Comenzó este escrito diciendo que no hay mayor privilegio por el cual agradecer a Dios que el de despertar cada mañana para aprovechar otro día más y convivir con tus seres queridos, amigos y sentir todo lo que en este plano te hace feliz.
“Máxime si recibes otra oportunidad para continuar probando lo agridulce de esta vida, pero agradecido por tener el sentido del gusto, el tacto, la vista, oído y olfato.

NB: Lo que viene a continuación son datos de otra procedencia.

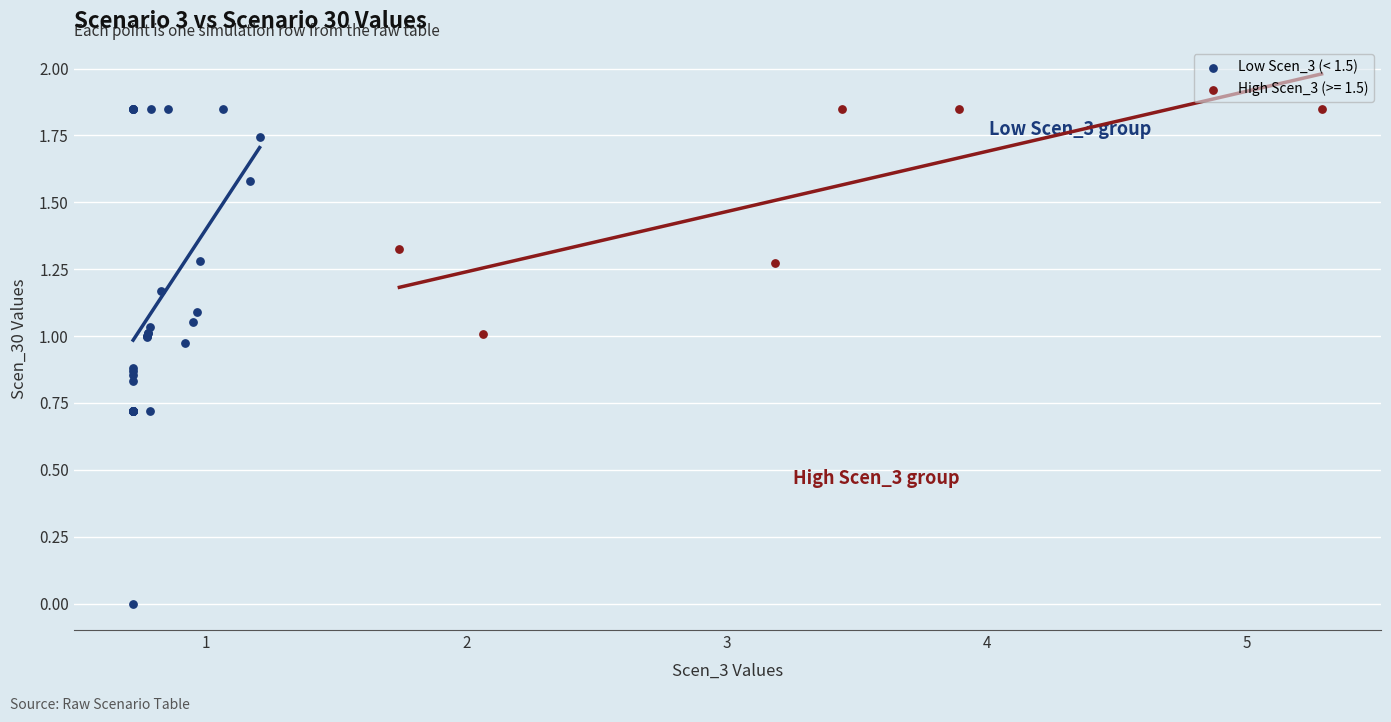

Which series reaches the minimum Y coordinate?

Low Scen_3 (< 1.5)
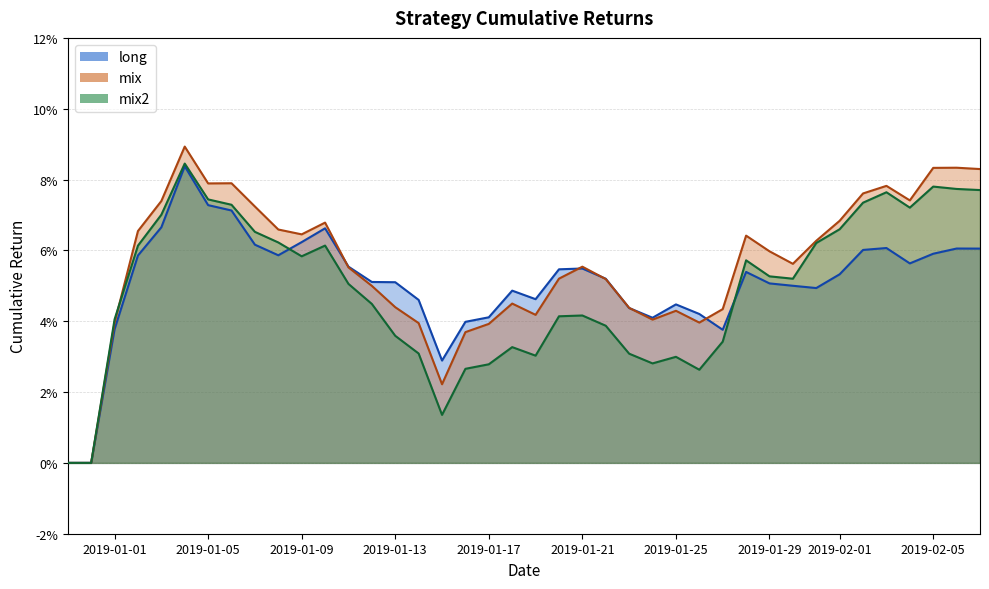

How many positive values does the mix2 series have?

38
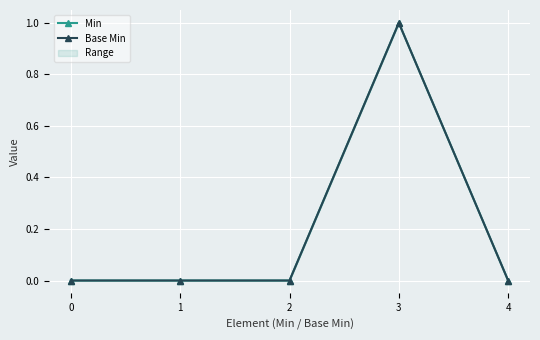

Reading left to right, what are all the values shown in this chart?

Min: 0	0	0	1	0
Base Min: 0	0	0	1	0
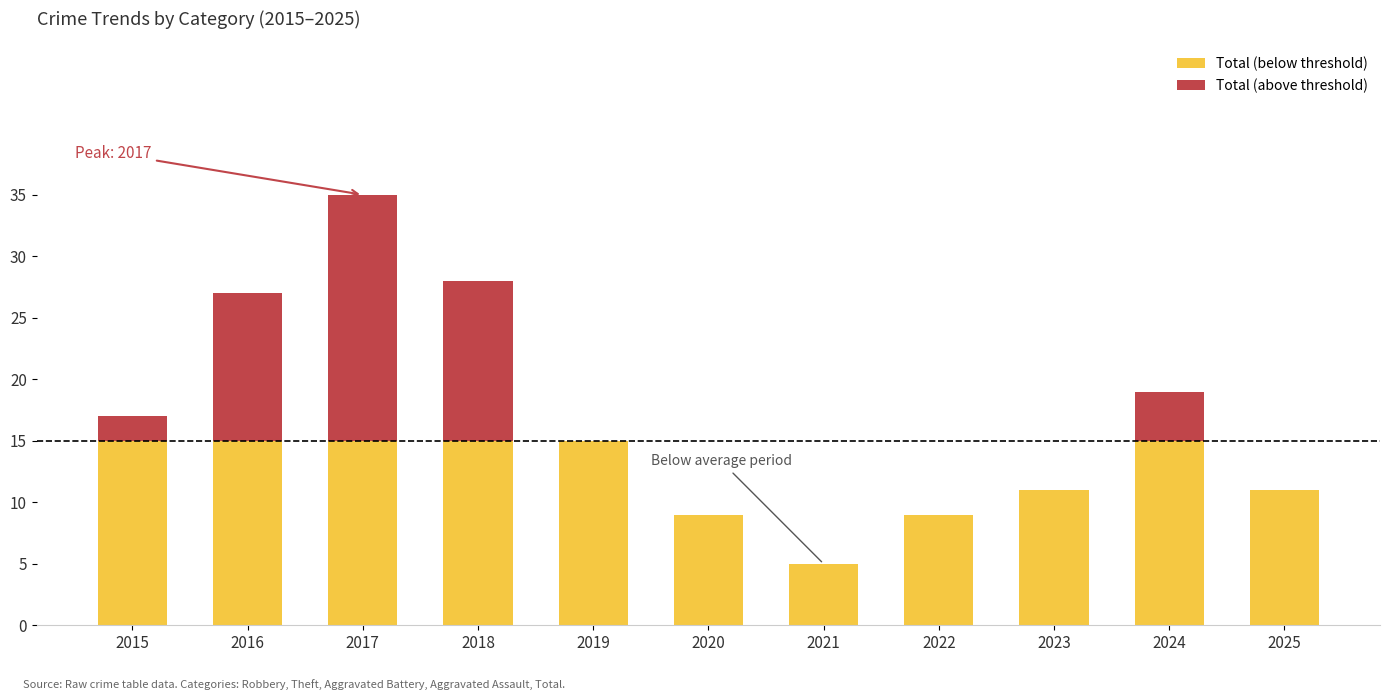

What is the total value across all series at 2021?

5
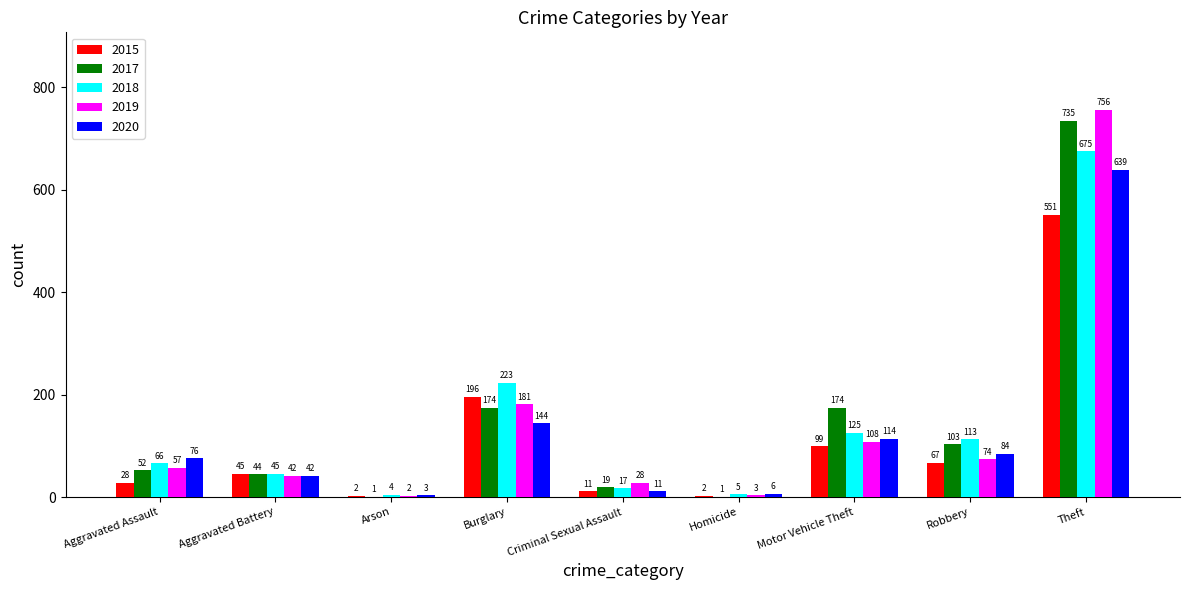

Are the bars horizontal?

No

Y en especial el privilegio de poder seguir bailando, pero a un ritmo totalmente diferente al de esa fiesta póstuma, con unos pasos en mosaicos de gratitud que serán homenaje a los que partieron”, agregó.

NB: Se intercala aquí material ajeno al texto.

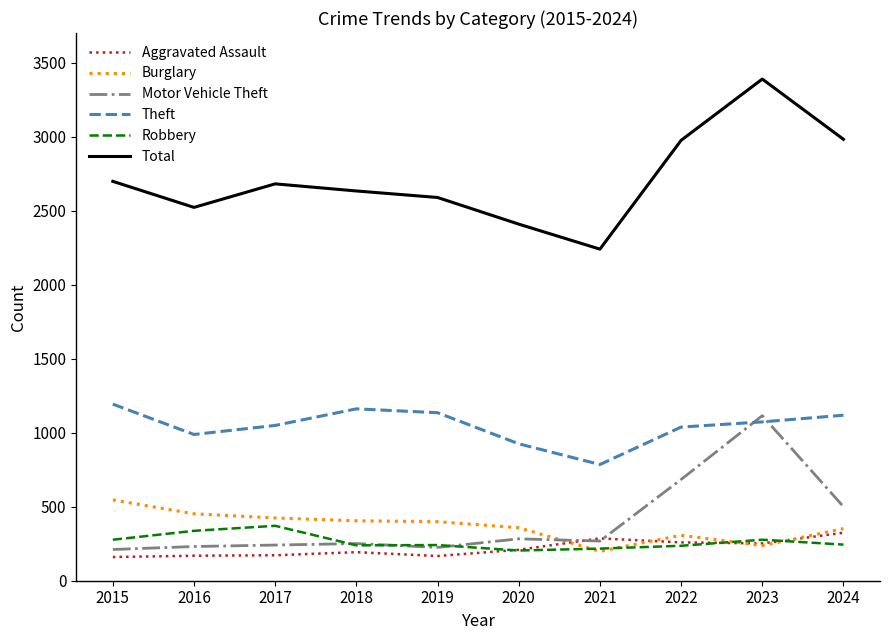

Which series has the largest range (max minus min)?

Total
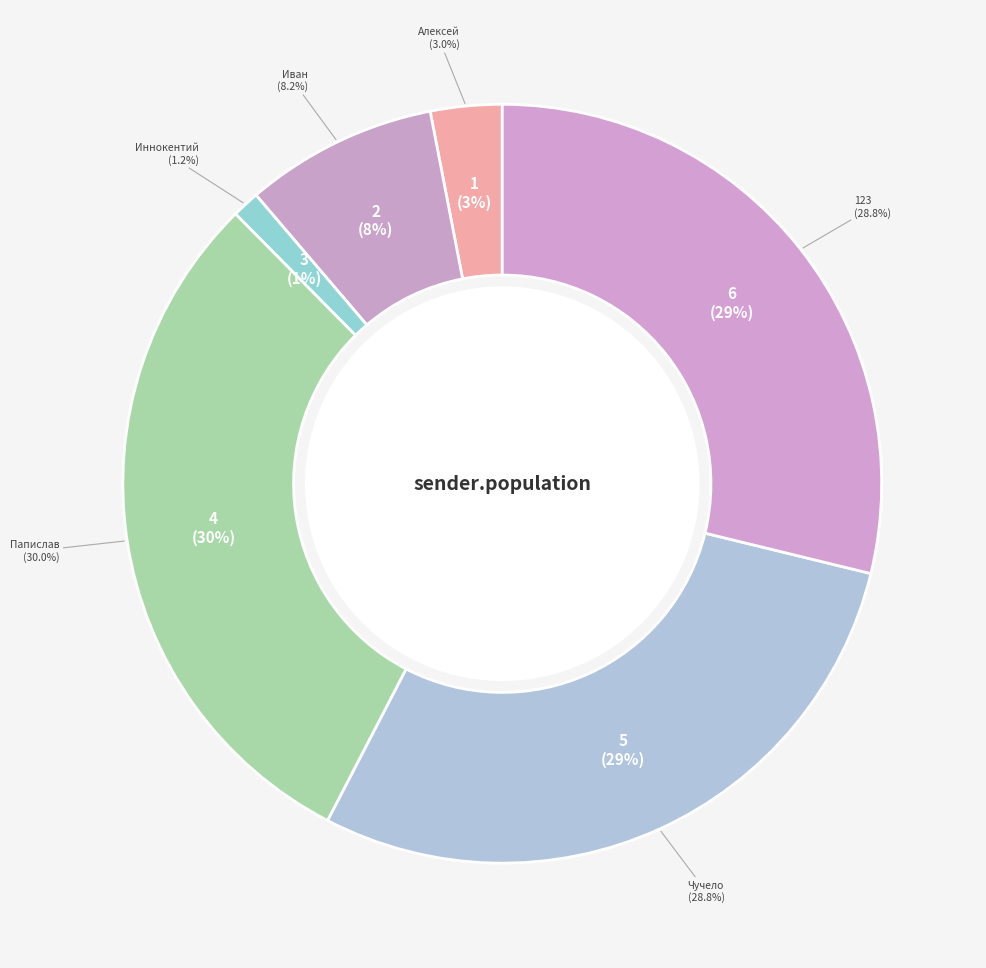

How many slices are in this pie chart?

6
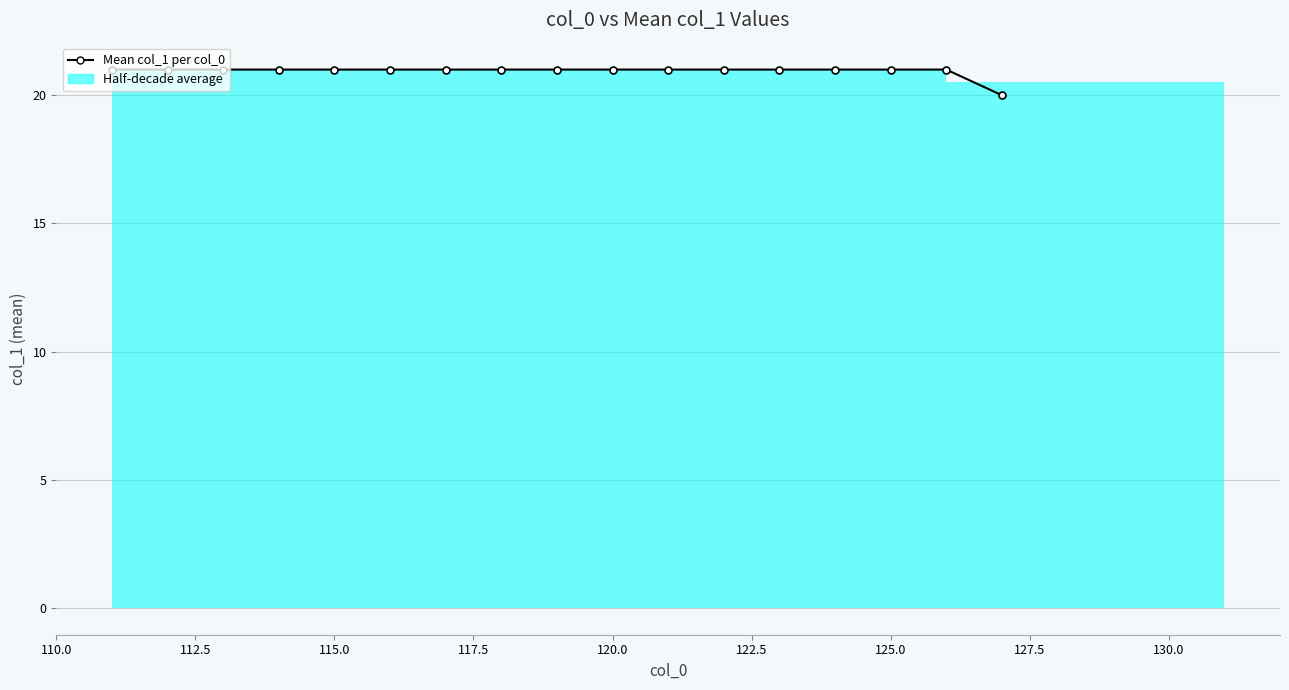

What is the value of the 7th point from the left?

21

Él, también, añade que ese no es un caso más, que es la más grande tragedia de la República Dominicana.
“Violando recomendaciones médicas y hasta propias por el sentido común, he roto varias veces el cerco del descanso psicológico y me he dejado llevar por el algoritmo de las entrevistas testimoniales de varios sobrevivientes, compañeros y compañeras de ese infortunio a los que el destino nos hizo una horrorosa cita con La Parca”, comenta.
Agrega que pocos tuvieron el privilegio de salir ilesos y pasar caminando por encima de los muros.

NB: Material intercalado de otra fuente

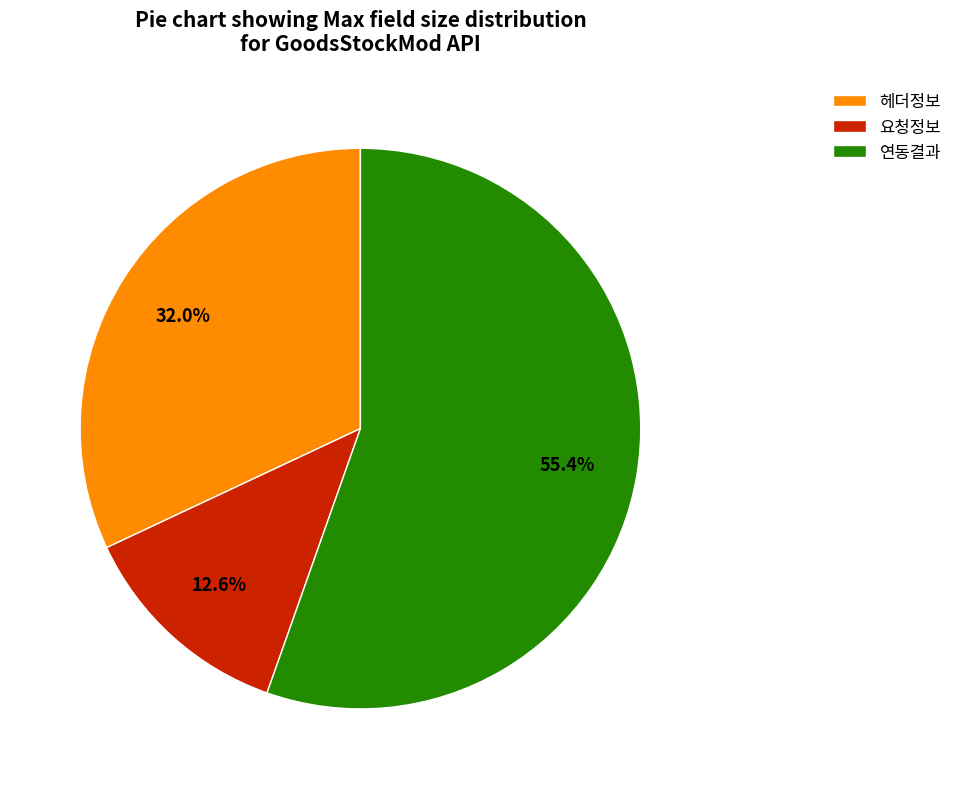

Rank the categories by value from highest to lowest.

연동결과, 헤더정보, 요청정보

“Pero muchos de los sobrevivientes pasaron un calvario que fue una tragedia dentro de la otra luego de ser golpeados, quedar inconscientes o peor aún, despiertos atrapados por horas infernales con la vida colgando de un hilo. Dios me permitió salir relativamente rápido de esa película de terror, pero es un laberinto impredecible el de la recuperación entre los traumas físicos y el afán de salir de los pasillos fracturados de la mente. El soporte de la familia y amigos ha sido inmenso”, describe.